[Provided records]

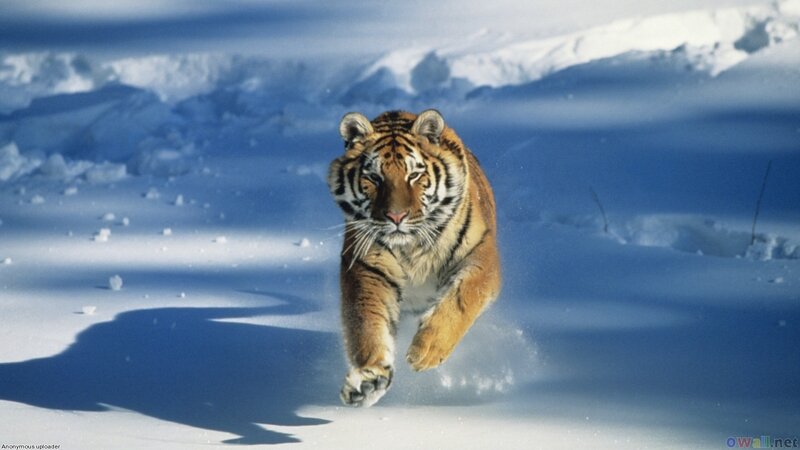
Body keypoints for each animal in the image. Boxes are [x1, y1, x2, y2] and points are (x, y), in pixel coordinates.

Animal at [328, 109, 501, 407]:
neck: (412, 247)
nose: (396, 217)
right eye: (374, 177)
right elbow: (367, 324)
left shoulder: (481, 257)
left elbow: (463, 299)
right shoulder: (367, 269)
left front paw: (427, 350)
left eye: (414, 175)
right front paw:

[/Provided records]
[Provided records]

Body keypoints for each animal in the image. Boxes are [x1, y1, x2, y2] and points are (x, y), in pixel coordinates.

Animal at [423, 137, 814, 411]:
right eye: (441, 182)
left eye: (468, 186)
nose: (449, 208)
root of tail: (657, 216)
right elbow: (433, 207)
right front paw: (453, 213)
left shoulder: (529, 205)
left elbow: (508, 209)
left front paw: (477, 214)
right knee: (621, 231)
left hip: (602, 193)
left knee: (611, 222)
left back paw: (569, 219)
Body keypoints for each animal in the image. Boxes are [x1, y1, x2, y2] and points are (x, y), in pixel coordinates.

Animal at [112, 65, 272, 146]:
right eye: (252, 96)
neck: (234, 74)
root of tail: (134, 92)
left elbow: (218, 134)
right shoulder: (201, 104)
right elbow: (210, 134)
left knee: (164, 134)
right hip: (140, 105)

[/Provided records]

= Assignment =
Find the line with "left hip: (602, 193)" in the entries above. Retype it and each line after it, exactly, through the line with "right hip: (140, 105)", and stop there.

= Answer to this task =
left hip: (602, 193)
left knee: (611, 222)
left back paw: (569, 219)
Body keypoints for each animal in the image. Boxes are [x1, y1, x2, y2] and points are (x, y), in pixel coordinates.

Animal at [112, 65, 272, 146]:
right eye: (252, 96)
neck: (234, 74)
root of tail: (134, 92)
left elbow: (218, 134)
right shoulder: (201, 104)
right elbow: (210, 134)
left knee: (164, 134)
right hip: (140, 105)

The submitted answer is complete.